Future work should address both methodological and translational challenges. On the methodological side, developing fully automated lesion localization pipelines remains a critical objective. Replacing manually defined prompts with detector-based or hyperspectral-aware segmentation methods may improve robustness and reproducibility. However, achieving full automation for late-stage hematomas remains challenging due to the minimal spectral contrast between diffuse lesions and surrounding skin, suggesting that future pipelines may need to incorporate multispectral features beyond simple RGB composites to ensure feasibility.
In addition, the computational efficiency afforded by reduced-band acquisition may enable training on larger spatial regions or entire lesion masks, potentially mitigating the limitations of patch-based learning. Incorporating temporal or longitudinal modeling strategies, such as recurrent neural networks or transformer-based sequence architectures, also represents a promising direction for explicitly learning hematoma evolution trajectories rather than treating each acquisition independently.
From a translational perspective, expanding the dataset to include a broader range of skin tones, anatomical locations, and naturally occurring hematomas will be essential to improve generalizability and forensic utility. Although the standardized induction protocol used in this study (3 mL autologous blood) provided a well-defined ground truth and high experimental control, real-world injuries vary substantially in volume, depth, and mechanism. Consequently, external validation on independent cohorts and prospective studies of accidental or impact-related hematomas are required before routine forensic or clinical adoption can be considered.

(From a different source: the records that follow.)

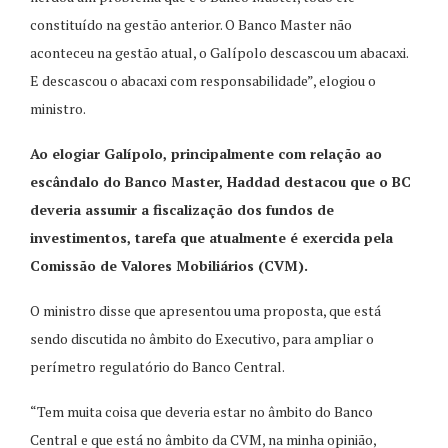
constituído na gestão anterior. O Banco Master não
aconteceu na gestão atual, o Galípolo descascou um abacaxi.
E descascou o abacaxi com responsabilidade”, elogiou o
ministro.
Ao elogiar Galípolo, principalmente com relação ao
escândalo do Banco Master, Haddad destacou que o BC
deveria assumir a fiscalização dos fundos de
investimentos, tarefa que atualmente é exercida pela
Comissão de Valores Mobiliários (CVM).
O ministro disse que apresentou uma proposta, que está
sendo discutida no âmbito do Executivo, para ampliar o
perímetro regulatório do Banco Central.
“Tem muita coisa que deveria estar no âmbito do Banco
Central e que está no âmbito da CVM, na minha opinião,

While this research represents an early-stage investigation, the presented findings highlight the potential of hyperspectral imaging to support more objective and physiologically grounded hematoma assessment. In forensic settings, such a quantitative approach could complement expert judgment by providing reproducible evidence-based estimates. Beyond age estimation, hyperspectral analysis may facilitate standardized documentation of hematoma characteristics, including spatial heterogeneity and subtle temporal changes. In clinical contexts, objective HSI-based evaluation could assist in monitoring post-traumatic or postoperative hematoma progression and in identifying atypical healing patterns. Moreover, the demonstrated feasibility of reduced-band configurations makes this technology attractive for cost-sensitive applications, including animal welfare monitoring, where affordable and portable imaging solutions could enable improved detection and assessment of bruising.